[Optical and exposure parameters]
========

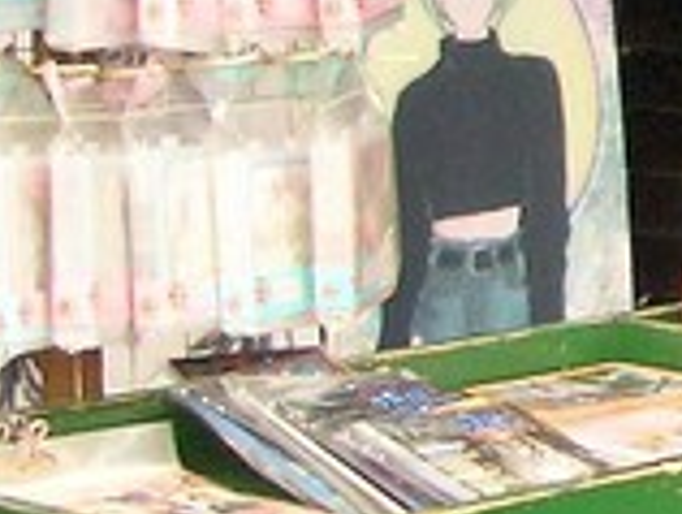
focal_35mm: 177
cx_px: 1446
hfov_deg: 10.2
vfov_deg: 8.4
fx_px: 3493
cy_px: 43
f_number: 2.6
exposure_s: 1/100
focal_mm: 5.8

========

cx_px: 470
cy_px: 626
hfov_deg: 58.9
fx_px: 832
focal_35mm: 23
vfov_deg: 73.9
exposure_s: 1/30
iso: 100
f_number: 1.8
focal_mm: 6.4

========

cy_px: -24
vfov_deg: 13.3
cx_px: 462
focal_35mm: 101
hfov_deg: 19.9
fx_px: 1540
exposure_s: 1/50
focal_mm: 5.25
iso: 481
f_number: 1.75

========

**Task details**
All lines above from the one with "focal_35mm: 177" to the one with "focal_mm: 5.8", inclusive, should be copied exactly, and no other lines.

**Answer section**
focal_35mm: 177
cx_px: 1446
hfov_deg: 10.2
vfov_deg: 8.4
fx_px: 3493
cy_px: 43
f_number: 2.6
exposure_s: 1/100
focal_mm: 5.8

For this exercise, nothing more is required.